CREATE INDEX CONCURRENTLY idx_vtxo_markers_gin
    ON vtxo USING GIN (markers);

1.2 markers table

CREATE TABLE markers (
    -- A marker is a concrete vtxo outpoint: "txid:vout"
    marker_id      TEXT PRIMARY KEY,
    depth          INT NOT NULL,
    parent_markers TEXT[] NOT NULL  -- array of marker_ids (multi-parent DAG)
);

CREATE INDEX idx_markers_parent_gin
    ON markers USING GIN (parent_markers);

1.3 swept_markers table

CREATE TABLE swept_markers (
    marker_id TEXT PRIMARY KEY,
    swept_at  BIGINT NOT NULL   -- unix timestamp
);

2. Ingestion Logic

Goal: For every new vtxo:

  • Compute its depth.
  • Assign its markers text[].
  • Optionally insert a new markers row if it sits on a 100‑depth boundary.

2.1 Depth

For a new tx with inputs parents []Vtxo:

func computeDepth(parents []Vtxo) int {
    maxDepth := 0
    for _, p := range parents {
        if p.Depth > maxDepth {
            maxDepth = p.Depth
        }
    }
    return maxDepth + 1
}

Store depth on the new vtxo.

2.2 Markers and marker rows

  • Interval: MarkerInterval = 100.
  • markerId(v) = v.Txid + ":" + strconv.Itoa(v.Vout).
const MarkerInterval = 100

func assignMarkersAndMaybeCreateMarker(ctx context.Context, db *sql.DB, newVtxo *Vtxo, parents []Vtxo) error {
    // depth already computed
    depth := newVtxo.Depth

    // union parent markers
    parentMarkerSet := make(map[string]struct{})
    for _, p := range parents {
        for _, m := range p.Markers {
            parentMarkerSet[m] = struct{}{}
        }
    }
    parentMarkers := make([]string, 0, len(parentMarkerSet))
    for m := range parentMarkerSet {
        parentMarkers = append(parentMarkers, m)
    }

    if depth%MarkerInterval == 0 {
        // This vtxo becomes a marker
        id := newVtxo.Txid + ":" + strconv.Itoa(newVtxo.Vout)

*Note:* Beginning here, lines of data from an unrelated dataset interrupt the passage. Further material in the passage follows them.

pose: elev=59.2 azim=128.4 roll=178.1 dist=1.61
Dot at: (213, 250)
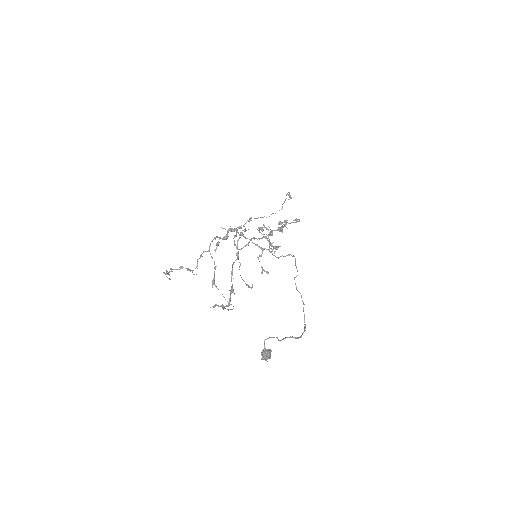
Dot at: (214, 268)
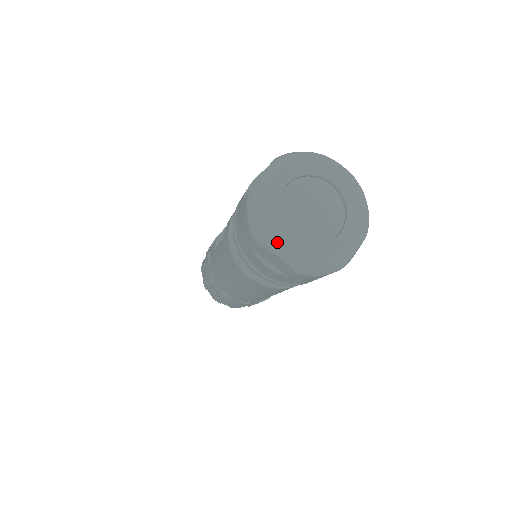
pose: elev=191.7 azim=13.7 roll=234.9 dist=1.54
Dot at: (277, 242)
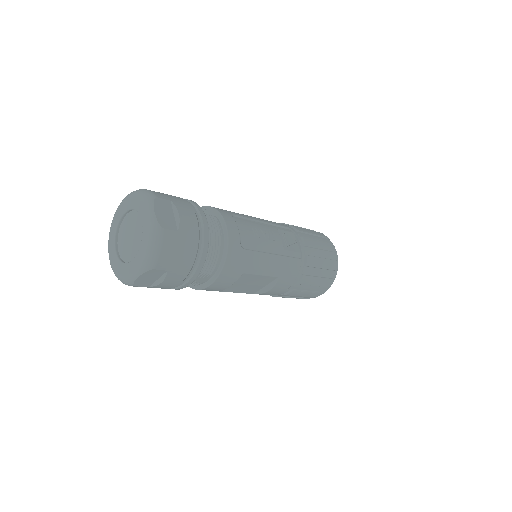
Dot at: (109, 248)
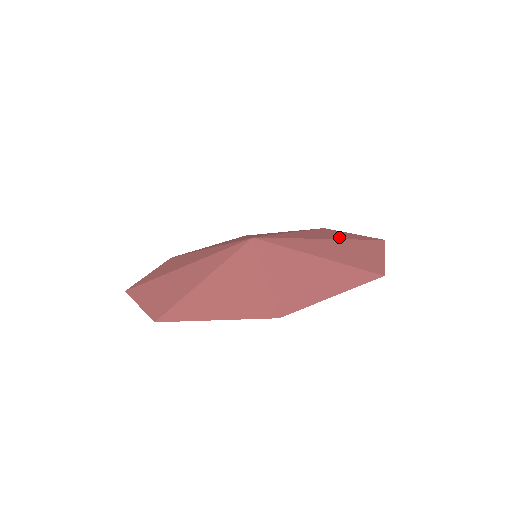
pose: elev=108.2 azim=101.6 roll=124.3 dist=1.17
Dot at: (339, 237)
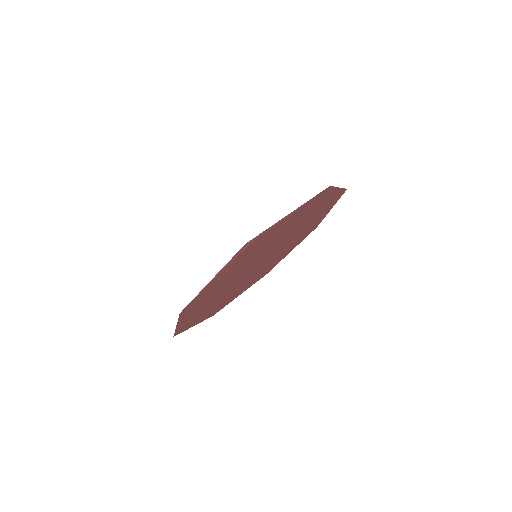
Dot at: (291, 238)
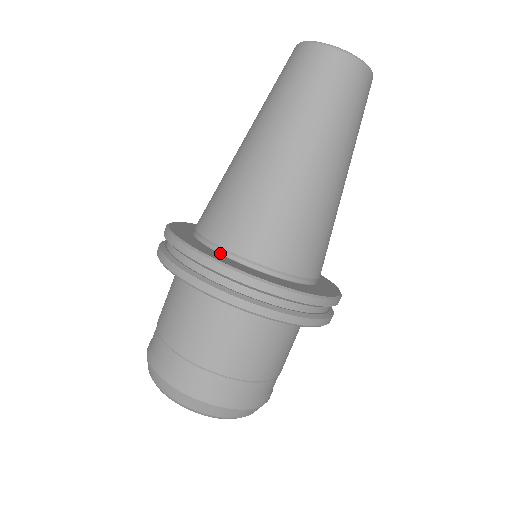
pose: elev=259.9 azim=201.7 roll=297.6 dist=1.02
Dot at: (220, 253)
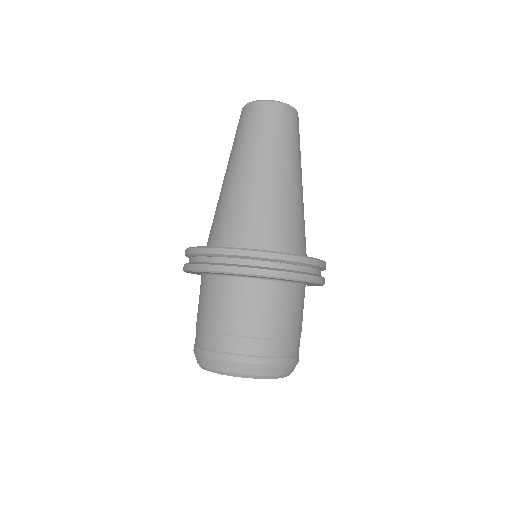
Dot at: occluded
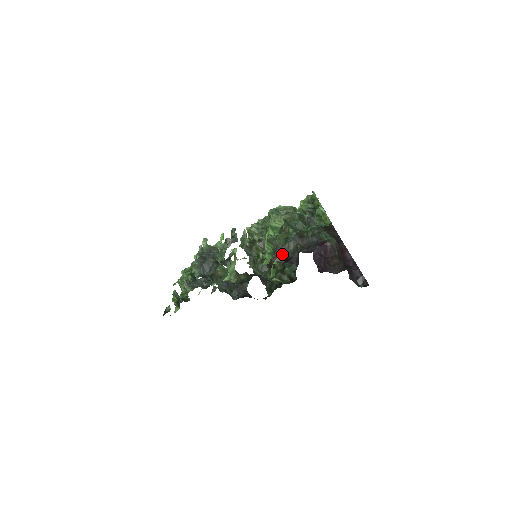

        _, err := db.ExecContext(ctx, `
            INSERT INTO markers (marker_id, depth, parent_markers)
            VALUES ($1, $2, $3)
            ON CONFLICT (marker_id) DO NOTHING
        `, id, depth, pq.Array(parentMarkers))
        if err != nil {
            return err
        }

        newVtxo.Markers = []string{id}
        return nil
    }

    // Not a marker: inherit parent markers (multi‑parent)
    newVtxo.Markers = parentMarkers
    return nil
}

Insert vtxo and the markers row in the same transaction.


3. Sweeper Logic

Goal: Sweeping should only be bulk inserts into swept_markers. No per‑vtxo updates.

3.1 Sweep from a root marker down

Given a starting marker_id (e.g. root or any “sweep point”), mark it and all descendant markers as swept:

WITH RECURSIVE target_markers AS (
    SELECT marker_id
    FROM markers
    WHERE marker_id = $1

    UNION ALL

    SELECT m.marker_id
    FROM markers m
    JOIN target_markers t
      ON t.marker_id = ANY(m.parent_markers)
)
INSERT INTO swept_markers (marker_id, swept_at)
SELECT marker_id, EXTRACT(EPOCH FROM NOW())::BIGINT
FROM target_markers
ON CONFLICT (marker_id) DO NOTHING;

For multiple starting markers:

WITH RECURSIVE target_markers AS (
    SELECT marker_id
    FROM markers
    WHERE marker_id = ANY($1::text[])

    UNION ALL

    SELECT m.marker_id
    FROM markers m
    JOIN target_markers t
      ON t.marker_id = ANY(m.parent_markers)
)
INSERT INTO swept_markers (marker_id, swept_at)
SELECT DISTINCT marker_id, EXTRACT(EPOCH FROM NOW())::BIGINT
FROM target_markers
ON CONFLICT (marker_id) DO NOTHING;

Sweeper service just calls this with the appropriate root marker(s).


4. ListVtxos / fetchVtxo: is_swept via view

Goal: is_swept must be cheap ($O(1)$) and derived from markers.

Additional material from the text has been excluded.